La Tanzanie pourrait bientôt changer de rôle sur le marché régional de l’électricité. Jusqu’ici préoccupée par l’augmentation de sa propre production pour répondre à ses besoins, elle dispose désormais d’un surplus suffisamment important pour regarder au-delà de ses frontières. Le Kenya et la Zambie veulent profiter de cette nouvelle donne au même titre que la RDC et le Burundi qui se sont également montrés intéressés.
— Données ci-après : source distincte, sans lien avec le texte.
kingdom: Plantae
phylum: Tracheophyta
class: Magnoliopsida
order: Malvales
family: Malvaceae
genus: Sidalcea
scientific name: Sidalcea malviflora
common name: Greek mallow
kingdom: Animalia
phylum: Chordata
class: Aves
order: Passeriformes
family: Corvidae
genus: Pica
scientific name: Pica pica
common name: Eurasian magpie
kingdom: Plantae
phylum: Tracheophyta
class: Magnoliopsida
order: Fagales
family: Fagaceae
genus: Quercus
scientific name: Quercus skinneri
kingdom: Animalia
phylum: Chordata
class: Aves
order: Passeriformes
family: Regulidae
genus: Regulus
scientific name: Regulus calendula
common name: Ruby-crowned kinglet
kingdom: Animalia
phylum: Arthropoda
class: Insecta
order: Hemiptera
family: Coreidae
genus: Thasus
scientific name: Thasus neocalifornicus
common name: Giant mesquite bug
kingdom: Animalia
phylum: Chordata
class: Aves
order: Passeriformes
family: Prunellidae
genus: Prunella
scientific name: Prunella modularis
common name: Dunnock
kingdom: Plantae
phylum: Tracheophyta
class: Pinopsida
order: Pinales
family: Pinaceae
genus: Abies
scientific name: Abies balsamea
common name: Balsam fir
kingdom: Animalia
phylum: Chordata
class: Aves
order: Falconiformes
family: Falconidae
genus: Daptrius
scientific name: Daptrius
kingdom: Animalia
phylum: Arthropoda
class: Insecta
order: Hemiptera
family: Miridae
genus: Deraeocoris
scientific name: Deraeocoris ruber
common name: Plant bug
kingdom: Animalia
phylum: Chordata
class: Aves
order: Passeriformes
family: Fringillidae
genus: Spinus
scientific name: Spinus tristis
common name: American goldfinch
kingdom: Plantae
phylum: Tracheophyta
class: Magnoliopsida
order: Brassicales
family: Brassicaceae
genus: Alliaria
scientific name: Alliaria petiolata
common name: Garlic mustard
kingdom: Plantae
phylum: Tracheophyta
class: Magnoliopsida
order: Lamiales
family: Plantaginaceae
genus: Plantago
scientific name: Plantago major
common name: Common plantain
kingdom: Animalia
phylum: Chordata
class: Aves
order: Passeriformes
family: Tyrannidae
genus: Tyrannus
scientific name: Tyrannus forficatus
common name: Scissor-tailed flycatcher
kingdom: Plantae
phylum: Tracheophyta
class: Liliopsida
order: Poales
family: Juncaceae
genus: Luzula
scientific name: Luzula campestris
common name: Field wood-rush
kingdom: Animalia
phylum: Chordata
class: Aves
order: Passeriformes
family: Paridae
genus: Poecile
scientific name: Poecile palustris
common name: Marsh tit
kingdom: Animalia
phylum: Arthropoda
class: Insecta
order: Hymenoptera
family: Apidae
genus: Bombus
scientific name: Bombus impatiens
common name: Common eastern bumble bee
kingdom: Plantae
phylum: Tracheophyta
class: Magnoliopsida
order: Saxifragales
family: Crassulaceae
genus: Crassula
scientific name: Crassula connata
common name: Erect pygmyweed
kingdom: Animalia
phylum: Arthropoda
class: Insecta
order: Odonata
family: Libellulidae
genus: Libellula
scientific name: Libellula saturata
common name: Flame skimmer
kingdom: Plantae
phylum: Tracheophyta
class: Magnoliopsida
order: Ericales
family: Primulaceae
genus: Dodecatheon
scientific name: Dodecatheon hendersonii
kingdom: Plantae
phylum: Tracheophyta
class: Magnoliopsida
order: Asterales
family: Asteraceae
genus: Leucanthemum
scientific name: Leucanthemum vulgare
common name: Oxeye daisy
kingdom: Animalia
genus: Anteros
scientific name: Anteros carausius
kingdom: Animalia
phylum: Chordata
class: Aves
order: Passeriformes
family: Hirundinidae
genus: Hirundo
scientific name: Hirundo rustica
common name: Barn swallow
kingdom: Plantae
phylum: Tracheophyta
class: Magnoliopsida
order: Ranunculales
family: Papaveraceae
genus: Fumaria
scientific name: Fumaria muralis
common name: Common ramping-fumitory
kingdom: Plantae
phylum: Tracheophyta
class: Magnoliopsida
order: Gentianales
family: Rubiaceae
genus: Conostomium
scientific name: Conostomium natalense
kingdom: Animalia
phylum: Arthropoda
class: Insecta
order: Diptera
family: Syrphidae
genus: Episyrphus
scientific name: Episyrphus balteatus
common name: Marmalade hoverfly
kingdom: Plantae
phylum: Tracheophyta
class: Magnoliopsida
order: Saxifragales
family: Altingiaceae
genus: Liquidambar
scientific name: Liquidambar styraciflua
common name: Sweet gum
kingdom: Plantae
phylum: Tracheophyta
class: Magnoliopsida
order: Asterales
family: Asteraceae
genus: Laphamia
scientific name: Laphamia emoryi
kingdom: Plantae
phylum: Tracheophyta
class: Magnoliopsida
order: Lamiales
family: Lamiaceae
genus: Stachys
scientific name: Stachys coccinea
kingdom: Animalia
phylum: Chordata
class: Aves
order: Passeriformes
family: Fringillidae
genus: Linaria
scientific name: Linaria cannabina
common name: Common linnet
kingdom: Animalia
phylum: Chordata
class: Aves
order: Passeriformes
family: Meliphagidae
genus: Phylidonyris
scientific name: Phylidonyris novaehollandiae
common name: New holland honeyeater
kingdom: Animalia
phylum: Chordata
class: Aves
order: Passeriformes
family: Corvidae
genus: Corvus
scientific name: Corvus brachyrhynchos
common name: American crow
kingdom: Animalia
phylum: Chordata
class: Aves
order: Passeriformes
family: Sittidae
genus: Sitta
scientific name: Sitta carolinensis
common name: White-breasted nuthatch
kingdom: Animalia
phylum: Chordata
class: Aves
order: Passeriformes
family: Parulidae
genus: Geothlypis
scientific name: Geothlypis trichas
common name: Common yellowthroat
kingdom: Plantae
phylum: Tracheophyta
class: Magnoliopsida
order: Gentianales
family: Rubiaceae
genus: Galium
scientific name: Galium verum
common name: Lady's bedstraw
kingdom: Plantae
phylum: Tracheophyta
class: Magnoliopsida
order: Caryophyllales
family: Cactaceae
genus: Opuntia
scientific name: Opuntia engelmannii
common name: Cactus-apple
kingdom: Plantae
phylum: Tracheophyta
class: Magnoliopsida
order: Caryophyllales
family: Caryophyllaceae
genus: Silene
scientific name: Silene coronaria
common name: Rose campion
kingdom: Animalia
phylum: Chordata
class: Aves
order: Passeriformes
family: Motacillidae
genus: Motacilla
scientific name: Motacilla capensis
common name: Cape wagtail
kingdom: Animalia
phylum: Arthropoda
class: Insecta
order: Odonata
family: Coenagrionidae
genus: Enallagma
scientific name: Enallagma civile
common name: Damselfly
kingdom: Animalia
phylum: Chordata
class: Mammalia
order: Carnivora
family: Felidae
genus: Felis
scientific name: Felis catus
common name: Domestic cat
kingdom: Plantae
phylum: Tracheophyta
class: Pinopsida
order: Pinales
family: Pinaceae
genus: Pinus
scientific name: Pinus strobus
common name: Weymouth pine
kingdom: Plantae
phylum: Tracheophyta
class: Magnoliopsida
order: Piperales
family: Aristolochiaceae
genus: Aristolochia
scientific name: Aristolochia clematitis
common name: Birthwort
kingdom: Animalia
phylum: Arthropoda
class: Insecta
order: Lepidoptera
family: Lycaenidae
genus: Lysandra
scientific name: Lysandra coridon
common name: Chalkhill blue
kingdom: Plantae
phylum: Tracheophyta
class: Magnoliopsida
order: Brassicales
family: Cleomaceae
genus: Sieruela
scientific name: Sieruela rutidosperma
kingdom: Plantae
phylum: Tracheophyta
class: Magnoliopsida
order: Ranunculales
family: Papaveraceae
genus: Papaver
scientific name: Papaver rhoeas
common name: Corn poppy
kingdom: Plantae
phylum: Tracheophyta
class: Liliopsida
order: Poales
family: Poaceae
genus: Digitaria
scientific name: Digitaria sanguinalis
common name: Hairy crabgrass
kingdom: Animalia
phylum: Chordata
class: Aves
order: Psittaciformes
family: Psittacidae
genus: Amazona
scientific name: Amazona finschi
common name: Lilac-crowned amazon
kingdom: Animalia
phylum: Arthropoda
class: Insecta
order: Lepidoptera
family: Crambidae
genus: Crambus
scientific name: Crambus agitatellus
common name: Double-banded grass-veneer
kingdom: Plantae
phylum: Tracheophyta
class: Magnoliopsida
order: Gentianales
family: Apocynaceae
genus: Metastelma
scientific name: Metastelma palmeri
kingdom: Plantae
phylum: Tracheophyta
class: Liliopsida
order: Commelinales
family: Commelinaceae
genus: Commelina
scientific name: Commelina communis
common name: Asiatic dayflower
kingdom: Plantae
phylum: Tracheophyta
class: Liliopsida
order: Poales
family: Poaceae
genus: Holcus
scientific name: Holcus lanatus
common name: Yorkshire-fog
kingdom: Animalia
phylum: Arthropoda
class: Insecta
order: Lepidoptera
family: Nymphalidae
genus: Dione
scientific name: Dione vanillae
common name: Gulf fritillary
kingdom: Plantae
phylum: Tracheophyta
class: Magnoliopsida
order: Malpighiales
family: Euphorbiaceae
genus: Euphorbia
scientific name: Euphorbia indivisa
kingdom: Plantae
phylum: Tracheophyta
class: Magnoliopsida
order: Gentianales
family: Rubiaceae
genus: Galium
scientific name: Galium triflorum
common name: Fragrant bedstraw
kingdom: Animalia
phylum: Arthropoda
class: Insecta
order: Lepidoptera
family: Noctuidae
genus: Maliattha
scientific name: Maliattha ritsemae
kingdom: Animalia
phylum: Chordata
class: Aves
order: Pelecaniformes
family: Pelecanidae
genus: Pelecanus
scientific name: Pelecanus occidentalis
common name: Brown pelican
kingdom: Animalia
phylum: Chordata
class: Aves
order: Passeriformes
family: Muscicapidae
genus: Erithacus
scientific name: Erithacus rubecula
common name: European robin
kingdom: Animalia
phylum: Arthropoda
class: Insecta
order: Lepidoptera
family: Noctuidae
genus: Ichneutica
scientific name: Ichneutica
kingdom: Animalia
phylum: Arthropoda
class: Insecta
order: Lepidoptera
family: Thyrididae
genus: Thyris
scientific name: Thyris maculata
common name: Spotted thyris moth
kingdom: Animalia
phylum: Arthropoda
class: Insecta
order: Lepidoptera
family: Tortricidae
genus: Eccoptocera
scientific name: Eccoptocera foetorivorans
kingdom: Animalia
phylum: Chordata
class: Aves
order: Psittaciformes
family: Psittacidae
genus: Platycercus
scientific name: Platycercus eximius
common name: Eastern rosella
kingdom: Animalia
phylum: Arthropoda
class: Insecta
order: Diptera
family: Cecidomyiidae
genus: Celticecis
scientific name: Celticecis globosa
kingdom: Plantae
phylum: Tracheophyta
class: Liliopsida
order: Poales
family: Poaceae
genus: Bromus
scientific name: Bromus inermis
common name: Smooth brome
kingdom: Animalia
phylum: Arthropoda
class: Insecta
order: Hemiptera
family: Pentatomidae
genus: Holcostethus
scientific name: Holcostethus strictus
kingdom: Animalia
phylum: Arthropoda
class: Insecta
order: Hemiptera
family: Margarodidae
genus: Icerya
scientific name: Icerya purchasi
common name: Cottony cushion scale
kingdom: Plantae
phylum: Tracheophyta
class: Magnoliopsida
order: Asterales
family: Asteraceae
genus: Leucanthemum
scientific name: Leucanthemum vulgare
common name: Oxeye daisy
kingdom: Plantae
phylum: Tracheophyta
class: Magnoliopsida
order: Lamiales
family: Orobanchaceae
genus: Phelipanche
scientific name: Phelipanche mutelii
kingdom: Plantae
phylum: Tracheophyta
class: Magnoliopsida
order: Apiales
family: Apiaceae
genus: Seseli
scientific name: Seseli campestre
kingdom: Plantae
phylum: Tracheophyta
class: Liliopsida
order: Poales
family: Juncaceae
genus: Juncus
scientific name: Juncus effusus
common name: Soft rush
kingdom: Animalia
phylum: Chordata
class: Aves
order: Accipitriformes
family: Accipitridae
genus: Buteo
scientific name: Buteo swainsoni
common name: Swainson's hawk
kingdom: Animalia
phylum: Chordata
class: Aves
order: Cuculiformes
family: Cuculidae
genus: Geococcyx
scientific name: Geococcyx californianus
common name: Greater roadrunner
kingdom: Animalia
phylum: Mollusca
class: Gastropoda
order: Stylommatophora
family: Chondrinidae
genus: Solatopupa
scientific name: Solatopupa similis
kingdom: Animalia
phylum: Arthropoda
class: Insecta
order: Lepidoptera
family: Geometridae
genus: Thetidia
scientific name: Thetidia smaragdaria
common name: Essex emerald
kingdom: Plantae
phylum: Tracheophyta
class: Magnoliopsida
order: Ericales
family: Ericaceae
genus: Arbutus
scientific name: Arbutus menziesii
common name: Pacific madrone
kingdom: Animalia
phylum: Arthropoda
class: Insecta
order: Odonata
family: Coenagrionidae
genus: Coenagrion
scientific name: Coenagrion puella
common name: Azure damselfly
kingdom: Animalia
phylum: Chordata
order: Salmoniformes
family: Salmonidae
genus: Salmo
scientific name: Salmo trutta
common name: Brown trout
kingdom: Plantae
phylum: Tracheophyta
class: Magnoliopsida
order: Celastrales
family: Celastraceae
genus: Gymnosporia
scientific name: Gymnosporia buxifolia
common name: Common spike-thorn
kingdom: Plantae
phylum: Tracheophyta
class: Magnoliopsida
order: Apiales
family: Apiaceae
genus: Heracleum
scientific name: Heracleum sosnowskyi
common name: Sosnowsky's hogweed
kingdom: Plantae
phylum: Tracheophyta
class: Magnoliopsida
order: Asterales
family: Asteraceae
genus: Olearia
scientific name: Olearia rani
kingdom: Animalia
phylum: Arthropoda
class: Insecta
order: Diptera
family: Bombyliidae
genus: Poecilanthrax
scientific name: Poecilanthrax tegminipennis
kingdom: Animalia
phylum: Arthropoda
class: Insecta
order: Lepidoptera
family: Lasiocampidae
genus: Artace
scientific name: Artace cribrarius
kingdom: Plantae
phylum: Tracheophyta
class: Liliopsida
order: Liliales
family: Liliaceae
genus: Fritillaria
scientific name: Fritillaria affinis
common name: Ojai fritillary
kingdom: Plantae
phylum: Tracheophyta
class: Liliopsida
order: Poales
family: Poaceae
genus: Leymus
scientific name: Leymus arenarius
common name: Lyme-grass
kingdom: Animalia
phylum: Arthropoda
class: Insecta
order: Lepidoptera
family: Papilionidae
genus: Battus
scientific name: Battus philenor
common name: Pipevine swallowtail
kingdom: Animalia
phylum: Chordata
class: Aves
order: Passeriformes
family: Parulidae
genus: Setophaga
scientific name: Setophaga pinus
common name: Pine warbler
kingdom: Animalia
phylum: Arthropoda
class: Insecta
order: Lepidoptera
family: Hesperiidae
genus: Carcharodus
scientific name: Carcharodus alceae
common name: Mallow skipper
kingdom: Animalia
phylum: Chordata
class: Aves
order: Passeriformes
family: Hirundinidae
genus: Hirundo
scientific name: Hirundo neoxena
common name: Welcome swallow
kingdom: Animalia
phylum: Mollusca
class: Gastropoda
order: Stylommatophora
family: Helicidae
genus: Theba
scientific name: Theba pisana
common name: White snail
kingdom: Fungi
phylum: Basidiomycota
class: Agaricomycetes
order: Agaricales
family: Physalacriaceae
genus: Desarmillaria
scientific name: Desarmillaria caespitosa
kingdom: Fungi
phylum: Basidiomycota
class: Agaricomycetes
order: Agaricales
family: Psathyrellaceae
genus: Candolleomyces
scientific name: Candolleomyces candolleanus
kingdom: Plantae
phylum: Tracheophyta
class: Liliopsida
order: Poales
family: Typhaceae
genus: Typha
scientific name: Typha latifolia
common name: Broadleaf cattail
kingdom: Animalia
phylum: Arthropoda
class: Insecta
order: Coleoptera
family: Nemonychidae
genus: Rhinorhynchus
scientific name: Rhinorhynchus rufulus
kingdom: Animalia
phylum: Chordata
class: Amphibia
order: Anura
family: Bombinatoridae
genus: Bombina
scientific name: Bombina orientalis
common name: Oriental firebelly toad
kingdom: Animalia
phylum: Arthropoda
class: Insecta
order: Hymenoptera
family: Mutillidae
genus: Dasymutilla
La Tanzanie est en passe de devenir un pays exportateur d’énergie électrique. Le déclic vient de la mise en service officielle de la centrale hydroélectrique Julius Nyerere, sur le fleuve Rufiji. Avec ses 2 115 MW, l’immense installation porte la capacité nationale de production à environ 4 646 MW, pour une demande maximale de 2 271 MW. Il reste ainsi théoriquement 2 375 MW disponibles. Mieux qu’une réserve de sécurité, ce surplus peut devenir une véritable marchandise, étant donné que plusieurs pays voisins cherchent de nouvelles sources d’énergie pour accompagner leur croissance.
La mise en service de Julius Nyerere ouvre ainsi une compétition pour l’accès à son surplus, dans une région où les interconnexions restent déterminantes.
Le Kenya et la Zambie déjà dans la course
Sur la liste des clients potentiels de ce surplus d’énergie figurent en bonne position la Zambie et le Kenya, pays avec lesquels la Tanzanie avait déjà conclu des accords énergétiques. C’est du moins ce qui ressort clairement des propos du ministre tanzanien de l’Énergie. En effet, Deogratius Ndejembi a indiqué que son pays avait déjà conclu un accord avec la Zambie pour lui vendre de l’électricité. Il a également fait état d’un mécanisme permettant à la Tanzanie et au Kenya d’acheter et de vendre de l’électricité en fonction des besoins de chacun.
La perspective est d’autant plus intéressante que la Tanzanie est connectée aux mécanismes régionaux d’échanges d’électricité. Le pays participe notamment à l’Eastern Africa Power Pool et au Southern Africa Power Pool, qui doivent faciliter les échanges transfrontaliers et améliorer la stabilité des réseaux. En dehors de la Zambie et du Kenya, la RDC et le Burundi figurent eux aussi parmi les pays intéressés par cette nouvelle capacité de production.
La centrale qui change l’équation énergétique
Le projet constitue un véritable changement d’échelle pour la Tanzanie. À elle seule, la centrale hydroélectrique Julius Nyerere ajoute plus de deux gigawatts au système national. La centrale, située à environ 350 kilomètres de Dar es Salaam, compte neuf unités de production. Mais la Tanzanie ne veut pas brûler les étapes. Une partie de cette électricité doit d’abord accompagner l’industrialisation du pays, sécuriser l’alimentation des ménages et répondre aux besoins croissants des entreprises.
Le gouvernement voit également dans cette capacité supplémentaire un moyen d’attirer de nouveaux investissements. Une électricité disponible et plus fiable peut devenir un argument de poids pour les industries énergivores, les zones économiques et les grands projets industriels.
Une nouvelle carte dans le jeu régional
En devenant fournisseur d’électricité, la Tanzanie renforce son poids économique dans cette Afrique orientale où comme ailleurs sur le continent la demande énergétique ne cesse de progresser. La centrale Julius Nyerere donne aujourd’hui à la Tanzanie une puissance dont elle ne disposait pas hier. Le pays se repositionne ainsi sur la carte énergétique de l’Afrique orientale. Reste à transformer cette promesse de capacité en flux réellement disponibles. Entre les besoins de l’industrie tanzanienne, la fiabilité du réseau national et la montée en puissance des interconnexions régionales, Dar es Salaam devra arbitrer entre souveraineté énergétique intérieure et ambition exportatrice.

Construite sur le fleuve Rufiji, la centrale Julius Nyerere, est le fruit de la collaboration inter-africaine. En effet, ce projet financé par le gouvernement tanzanien a été réalisé par des entreprises égyptiennes – le consortium Arab Contractors et Elsewedy Electric – avec lesquelles la Tanzania Electric Supply Company (Tanesco) a signé un contrat en décembre 2018. C’est ce qui a justifié la présence aux côtés de la Présidente tanzanienne, Samia Suluhu, ce 22 août pour l’inauguration de l’infrastructure, du Premier ministre égyptien, Mostafa Madbouly.